LA FEDERAZIONE DELLA STAMPA PREMIA DAFNE, IL FILM DI FEDERICO BONDI

DI GIOVANNI BATTAGLIA

DAL NOSTRO INVIATO A BERLINO

La FIPRESCI è la federazione internazionale della stampa cinematografica ed è sempre la prima a comunicare i premi ai film in concorso nelle varie sezioni.
Quest’anno la giuria per la Berlinale era composta da Rita di Santo (UK), Orlando Margarido (Brazil), José Romero (Peru), Salome Kikaleishvili (Georgia), Angelika Kettelhack (Germany), Massimo Lechi (Italy), Eithne Mary O’Neill (France), Suncica Unevska (North Macedonia), Ricardo Brunn (Germany).
Nella sezione Panorama il premio è andato al regista italiano Federico Bondi che con il suo “Dafne” aveva avuto un grande successo.
La motivazione espressa dalla giuria è stata :
“Il premio FIPRESCI nella sezione Panorama 2019 va al film “Dafne” di Federico Bondi per il ritratto toccante e profondamente umano di una figlia coraggiosa e del suo amorevole padre che fa di tutto per superare il dolore e per l’indimenticabile performance di Carolina Raspanti e Antonio Piovanelli”
Nella sezione dei film in concorso ufficiale il premio è andato a “Synonymes” del regista Nadav Lapid con la motivazione “Sorprendente, originale, il film scuote i confini delle narrazioni attraverso un personaggio complesso; il film coinvolge diversi tipi di culture ed identità.
E’ un lavoro potente con un acuto senso dell’umorismo ed un sottile messaggio politico”
Se il premio per “Dafne” è estremamente condivisibile, non si può dire altrettanto per “Synonymes” che è in assoluto il film dove ho visto il maggior numero di spettatori abbandonare la sala, già a partire dai primi minuti, e che mi è sembrato di una pretenziosità letteralmente insopportabile.

AZIONE RICHIESTA A |
Stabilisci se le affermazioni (i), (ii) e (iii) concordano con l'articolo sui premi FIPRESCI, rispondendo sì o no e citando alla lettera le parole decisive: (i) della giuria per la Berlinale faceva parte Massimo Lechi; (ii) nella sezione Panorama il premio è stato assegnato a "Synonymes"; (iii) l'autore considera condivisibile il premio dato a "Synonymes".
AZIONE RICHIESTA B |
Modifica la parte dell'articolo sui premi FIPRESCI che si apre con le parole "Nella sezione dei" e si chiude con "pretenziosità letteralmente insopportabile.", mettendo "Sinonimi" al posto di "Synonymes".
Ci si basi soltanto sull'articolo riportato qui sopra.

I DATI |
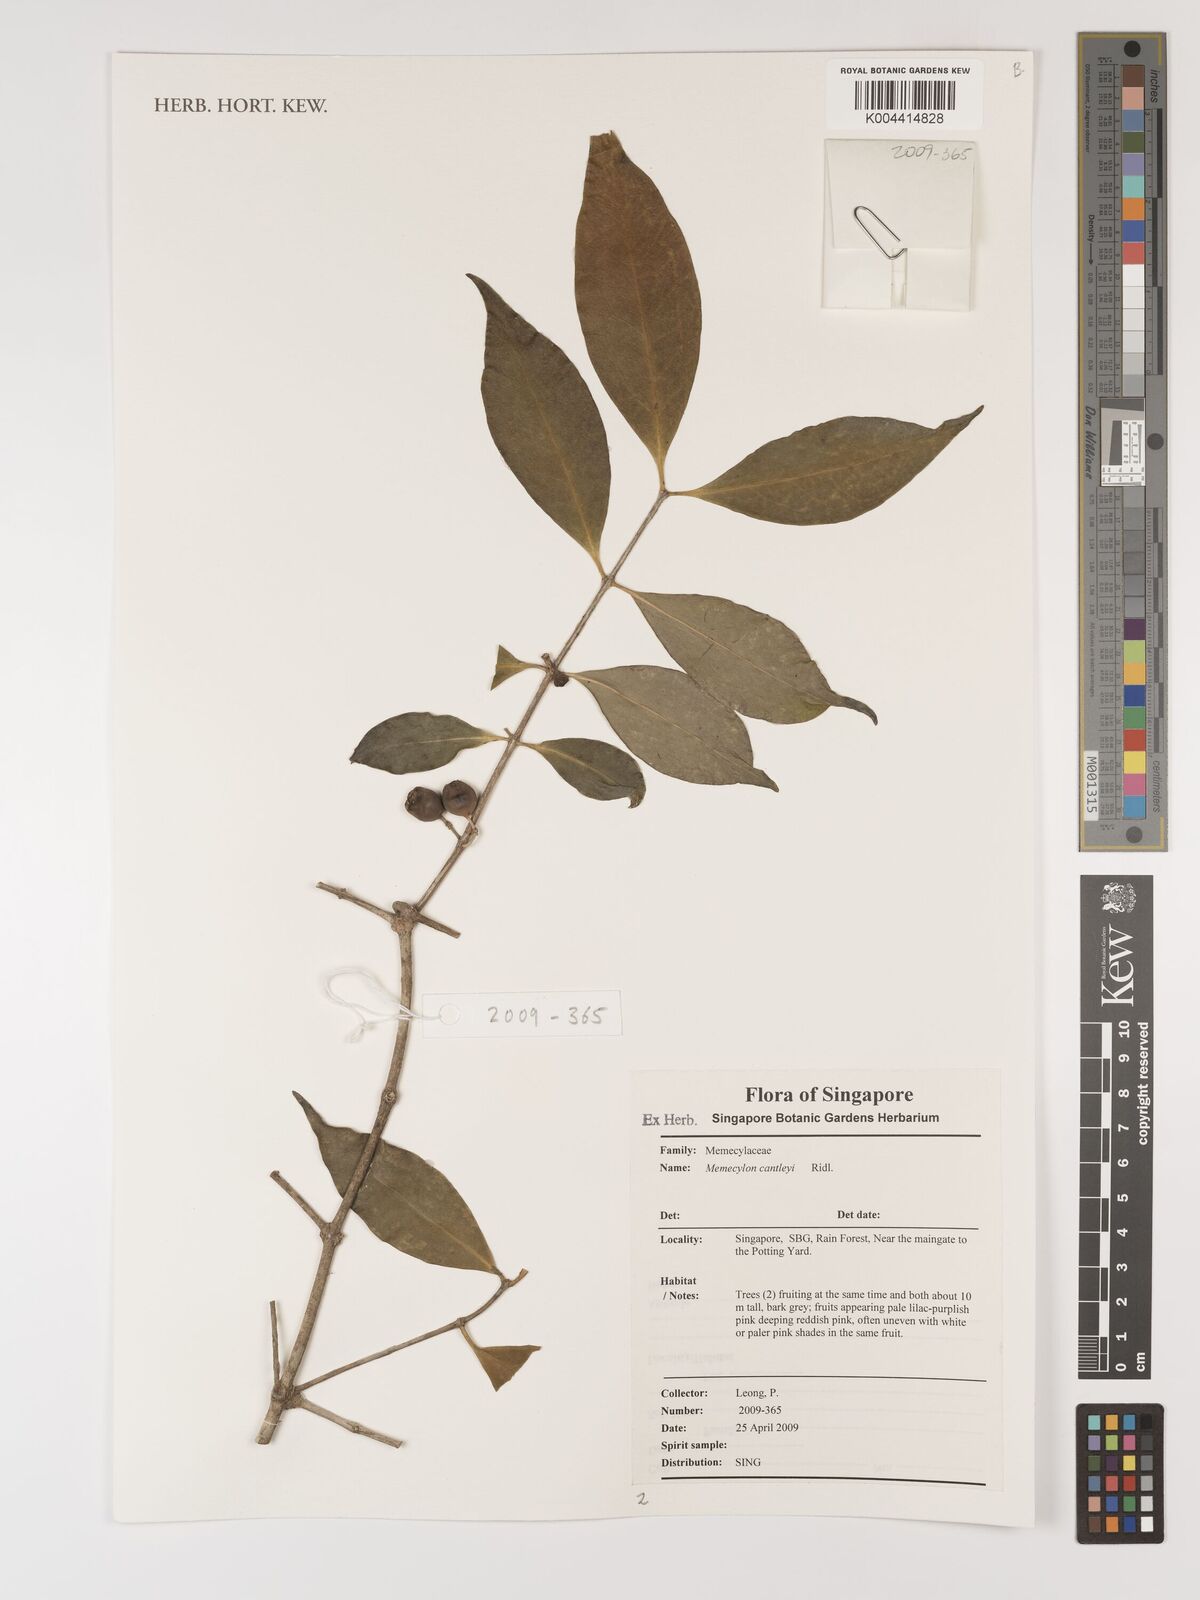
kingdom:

SOLUZIONE PROPOSTA A |
(i) Sì: «Massimo Lechi (Italy)».
(ii) No: «Nella sezione Panorama il premio è andato al regista italiano Federico Bondi».
(iii) No: «non si può dire altrettanto per “Synonymes”».

SOLUZIONE PROPOSTA B |
Nella sezione dei film in concorso ufficiale il premio è andato a “Sinonimi” del regista Nadav Lapid con la motivazione “Sorprendente, originale, il film scuote i confini delle narrazioni attraverso un personaggio complesso; il film coinvolge diversi tipi di culture ed identità.
E’ un lavoro potente con un acuto senso dell’umorismo ed un sottile messaggio politico”
Se il premio per “Dafne” è estremamente condivisibile, non si può dire altrettanto per “Sinonimi” che è in assoluto il film dove ho visto il maggior numero di spettatori abbandonare la sala, già a partire dai primi minuti, e che mi è sembrato di una pretenziosità letteralmente insopportabile.